Your goal: Please transcribe the entries below exactly and leave out every picture.

Data to examine:
"""
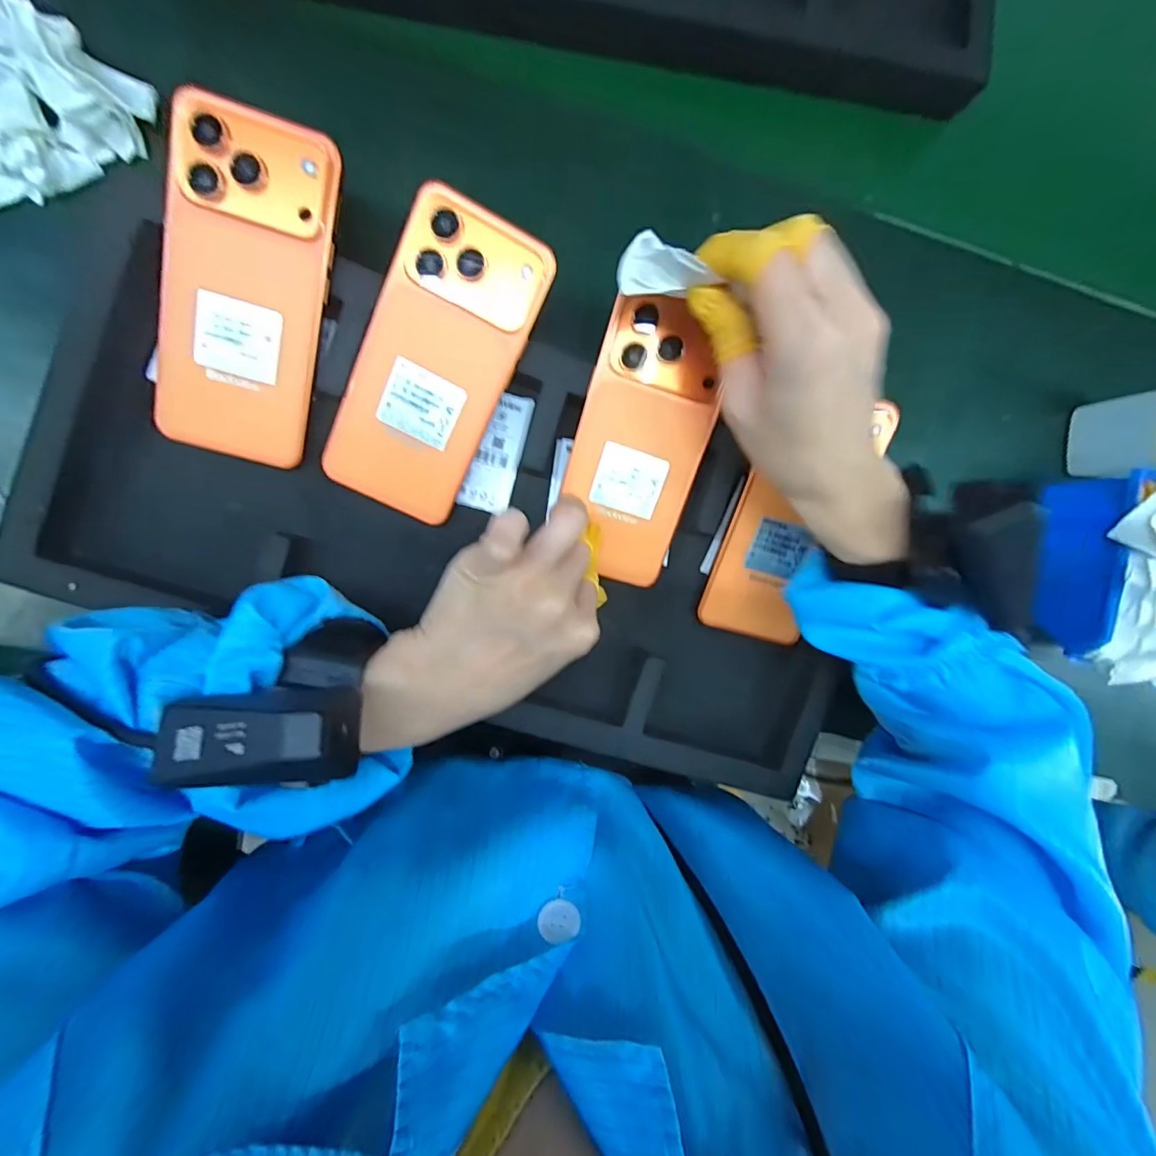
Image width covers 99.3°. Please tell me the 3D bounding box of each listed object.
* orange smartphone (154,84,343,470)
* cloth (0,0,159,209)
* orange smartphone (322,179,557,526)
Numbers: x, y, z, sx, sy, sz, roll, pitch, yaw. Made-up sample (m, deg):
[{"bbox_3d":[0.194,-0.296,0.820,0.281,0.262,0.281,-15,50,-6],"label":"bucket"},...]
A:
[{"bbox_3d":[-0.174,-0.146,0.256,0.076,0.009,0.162,15,106,-8],"label":"orange smartphone"},{"bbox_3d":[-0.290,-0.246,0.256,0.087,0.025,0.094,33,87,-10],"label":"cloth"},{"bbox_3d":[-0.080,-0.116,0.274,0.077,0.009,0.162,26,104,-8],"label":"orange smartphone"}]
"""
Expected answer:
Image width covers 99.3°. Please tell me the 3D bounding box of each listed object.
* orange smartphone (154,84,343,470)
* cloth (0,0,159,209)
* orange smartphone (322,179,557,526)
Numbers: x, y, z, sx, sy, sz, roll, pitch, yaw. Made-up sample (m, deg):
[{"bbox_3d":[0.194,-0.296,0.820,0.281,0.262,0.281,-15,50,-6],"label":"bucket"},...]
A:
[{"bbox_3d":[-0.174,-0.146,0.256,0.076,0.009,0.162,15,106,-8],"label":"orange smartphone"},{"bbox_3d":[-0.290,-0.246,0.256,0.087,0.025,0.094,33,87,-10],"label":"cloth"},{"bbox_3d":[-0.080,-0.116,0.274,0.077,0.009,0.162,26,104,-8],"label":"orange smartphone"}]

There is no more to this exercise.